One nice aspect of buying 1950s shows on DVD is that you typically get more content than sets of more modern programs provide; the DVD set of the second season of FKB offers 36 episodes. It also provides unintentional humor in the form of being very dated. Examples include very good-natured jokes regarding spousal abuse that would never be allowed today and a reference to Cuban cigars, which have since become illegal to buy in the United States.
In many respects, FKB is a typical ‘50s family sitcom in that it is about insurance agency owner Jim Anderson, his wife Margaret, daughter Betty (and Kathy), and his boy Bud. They are just missing the talking dog and the robot maid.
FKB is also like the much more modern sitcom “The Simpsons,” which also tells the story of a true “nuclear” family of a husband, a wife, two daughters, and a son, in that both shows are set in the typical sitcom city Springfield in an undesignated state.

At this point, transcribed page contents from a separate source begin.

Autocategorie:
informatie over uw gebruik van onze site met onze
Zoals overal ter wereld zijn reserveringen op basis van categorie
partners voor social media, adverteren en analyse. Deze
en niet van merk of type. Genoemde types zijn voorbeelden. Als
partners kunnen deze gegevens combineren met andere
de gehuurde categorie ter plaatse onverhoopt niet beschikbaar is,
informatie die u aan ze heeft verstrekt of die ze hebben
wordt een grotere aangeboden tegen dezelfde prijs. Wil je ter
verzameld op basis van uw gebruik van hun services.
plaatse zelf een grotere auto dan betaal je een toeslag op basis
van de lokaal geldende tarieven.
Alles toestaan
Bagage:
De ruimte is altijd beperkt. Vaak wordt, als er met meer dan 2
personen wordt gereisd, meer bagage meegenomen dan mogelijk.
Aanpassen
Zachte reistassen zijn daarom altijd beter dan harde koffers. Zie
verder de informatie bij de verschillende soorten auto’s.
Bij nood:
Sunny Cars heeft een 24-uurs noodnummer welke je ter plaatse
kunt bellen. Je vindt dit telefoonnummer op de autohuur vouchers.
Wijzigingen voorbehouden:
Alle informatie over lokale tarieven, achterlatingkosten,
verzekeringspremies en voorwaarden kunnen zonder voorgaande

FKB also has the typical sitcom “lessons” about honesty and hard work; additionally, it wrapped up the problems of all of the characters in the approximately 25 minutes that each episode lasted. FKB was typical of the 1950s as well in that Jim and Margaret were childhood sweethearts and slept in separate twin beds.
A particularly surprising episode involved a childhood friend of Jim introducing his wild “child bride,” who was roughly 20 years younger than him, to the Andersons. This episode also included an unexpected reference to the intellectual and dark author Franz Kafka.

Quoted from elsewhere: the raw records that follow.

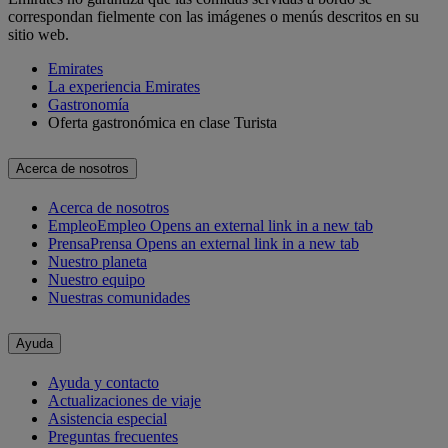
correspondan fielmente con las imágenes o menús descritos en su
sitio web.
Emirates
La experiencia Emirates
Gastronomía
Oferta gastronómica en clase Turista
Acerca de nosotros
Acerca de nosotros
Empleo
Empleo Opens an external link in a new tab
Prensa
Prensa Opens an external link in a new tab
Nuestro planeta
Nuestro equipo
Nuestras comunidades
Ayuda
Ayuda y contacto
Actualizaciones de viaje
Asistencia especial
Preguntas frecuentes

Another surprising episode involved a very manipulative and scheming teenage she-devil getting her comeuppance. This was also surprisingly provocative for 1955.
The DVD set additionally had an unexpected number of special features; these included modern-day interviews with Elinor Donahue and Lauren Chapin, who played the daughters on FKB, and an episode from the sixth season of the show that consisted primarily of a flashback to a second season episode.

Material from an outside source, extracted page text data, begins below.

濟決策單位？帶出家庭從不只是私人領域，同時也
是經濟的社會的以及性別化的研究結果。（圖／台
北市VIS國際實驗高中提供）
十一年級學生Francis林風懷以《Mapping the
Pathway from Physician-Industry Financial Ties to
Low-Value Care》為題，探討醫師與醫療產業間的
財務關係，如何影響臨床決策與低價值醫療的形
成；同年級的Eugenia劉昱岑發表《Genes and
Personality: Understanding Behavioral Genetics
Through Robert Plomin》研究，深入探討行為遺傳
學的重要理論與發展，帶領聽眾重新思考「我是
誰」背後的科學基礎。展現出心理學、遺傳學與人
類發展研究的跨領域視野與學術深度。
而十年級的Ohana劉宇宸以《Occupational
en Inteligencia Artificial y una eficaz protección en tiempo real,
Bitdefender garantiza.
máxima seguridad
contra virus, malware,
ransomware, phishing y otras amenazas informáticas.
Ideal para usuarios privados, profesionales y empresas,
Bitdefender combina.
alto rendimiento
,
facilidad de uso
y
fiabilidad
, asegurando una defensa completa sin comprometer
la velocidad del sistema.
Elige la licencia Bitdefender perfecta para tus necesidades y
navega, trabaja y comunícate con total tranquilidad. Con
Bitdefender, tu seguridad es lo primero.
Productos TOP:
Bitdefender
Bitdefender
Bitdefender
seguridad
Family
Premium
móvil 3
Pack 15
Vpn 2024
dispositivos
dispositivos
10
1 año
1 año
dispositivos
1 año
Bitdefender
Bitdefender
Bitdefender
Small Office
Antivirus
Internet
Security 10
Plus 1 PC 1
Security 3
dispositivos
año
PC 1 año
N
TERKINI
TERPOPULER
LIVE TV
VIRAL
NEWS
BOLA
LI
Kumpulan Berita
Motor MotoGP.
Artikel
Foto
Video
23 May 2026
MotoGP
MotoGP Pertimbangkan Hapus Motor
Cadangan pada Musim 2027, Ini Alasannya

Another special feature was an episode of the series “Window on Main Street,” in which FKB star Robert Young starred after the final season of FKB. This was a rather odd early dramedy anthology in which Young’s fictional character told the stories of his fellow fictional characters in a false cinema-verite documentary style. A disconcerting element of this show was that the tone of it switched back and forth from corny comedy to melodrama fast enough to cause whiplash.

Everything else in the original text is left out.